§ **Required work**
In the entries below, find the lines that contain the word "items" and copy them.

§ **Input data**
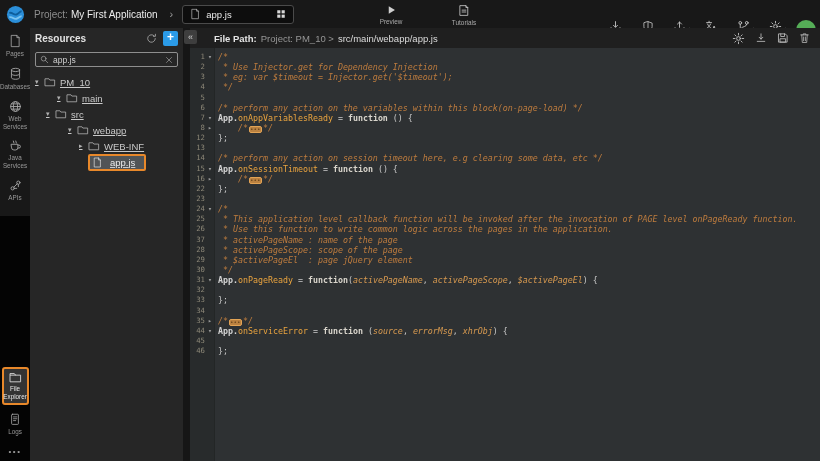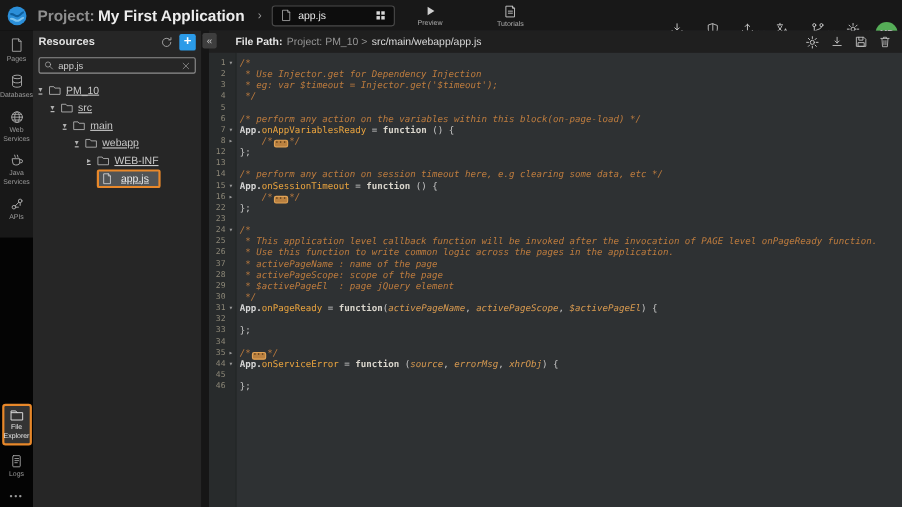--- a/index.html
+++ b/index.html
@@ -4,21 +4,21 @@
 <style>
   * { margin:0; padding:0; box-sizing:border-box; }
   html,body { background:#000; }
   .stage { position:relative; width:820px; height:461px; overflow:hidden;
            background:#1a1a1a; font-family:"Liberation Sans", sans-serif; }
 
   
   .topbar { position:absolute; left:0; top:0; width:820px; height:28px;
             background:#181818; display:flex; align-items:center; }
   .logo { width:30px; display:flex; justify-content:center; align-items:center; }
-  .project { margin-left:4px; font-size:14px; white-space:nowrap;font-weight:bold; }
+  .project { margin-left:4px; font-size:10px; white-space:nowrap; }
   .project .plabel { color:#8E8E8E; }
   .project .pname  { color:#EDEDED; margin-left:3px; }
   .tb-chevron { color:#9a9a9a; font-size:11px; margin:0 9px 0 12px; }
   .file-tab { display:flex; align-items:center; gap:6px; background:#0D0D0D;
               border:1px solid #4A4A4A; border-radius:3px; height:19px;
               padding:0 7px; width:112px; }
   .file-tab .ftlabel { font-size:9.5px; color:#E8E8E8; flex:1; }
   .tb-action { position:absolute; top:4px; display:flex; flex-direction:column;
                align-items:center; gap:2px; color:#C9C9C9; }
   .tb-action .lbl, .tbr-item .lbl { font-size:6.4px; color:#ABABAB; white-space:nowrap; }
@@ -334,37 +334,37 @@
     <div class="tree" id="tree">
         <div class="trow" style="padding-left: 5px;">
           <span class="arrow">▾</span>
           <span class="ticon">
             <svg width="12" height="10" viewBox="0 0 16 14" fill="none" stroke="currentColor" stroke-width="1.1" stroke-linecap="round" stroke-linejoin="round">
               <path d="M1.5 2.5h5l1.3 1.8H14.5v8h-13z"></path>
             </svg>
           </span>
           <span>PM_10</span>
         </div>
+        <div class="trow" style="padding-left: 27px;">
+          <span class="arrow">▾</span>
+          <span class="ticon">
+            <svg width="12" height="10" viewBox="0 0 16 14" fill="none" stroke="currentColor" stroke-width="1.1" stroke-linecap="round" stroke-linejoin="round">
+              <path d="M1.5 2.5h5l1.3 1.8H14.5v8h-13z"></path>
+            </svg>
+          </span>
+          <span>main</span>
+        </div>
         <div class="trow" style="padding-left: 16px;">
           <span class="arrow">▾</span>
           <span class="ticon">
             <svg width="12" height="10" viewBox="0 0 16 14" fill="none" stroke="currentColor" stroke-width="1.1" stroke-linecap="round" stroke-linejoin="round">
               <path d="M1.5 2.5h5l1.3 1.8H14.5v8h-13z"></path>
             </svg>
           </span>
           <span>src</span>
-        </div>
-        <div class="trow" style="padding-left: 27px;">
-          <span class="arrow">▾</span>
-          <span class="ticon">
-            <svg width="12" height="10" viewBox="0 0 16 14" fill="none" stroke="currentColor" stroke-width="1.1" stroke-linecap="round" stroke-linejoin="round">
-              <path d="M1.5 2.5h5l1.3 1.8H14.5v8h-13z"></path>
-            </svg>
-          </span>
-          <span>main</span>
         </div>
         <div class="trow" style="padding-left: 38px;">
           <span class="arrow">▾</span>
           <span class="ticon">
             <svg width="12" height="10" viewBox="0 0 16 14" fill="none" stroke="currentColor" stroke-width="1.1" stroke-linecap="round" stroke-linejoin="round">
               <path d="M1.5 2.5h5l1.3 1.8H14.5v8h-13z"></path>
             </svg>
           </span>
           <span>webapp</span>
         </div>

§ **The completed task**
             background:#181818; display:flex; align-items:center; }
   .logo { width:30px; display:flex; justify-content:center; align-items:center; }
   .file-tab { display:flex; align-items:center; gap:6px; background:#0D0D0D;
                align-items:center; gap:2px; color:#C9C9C9; }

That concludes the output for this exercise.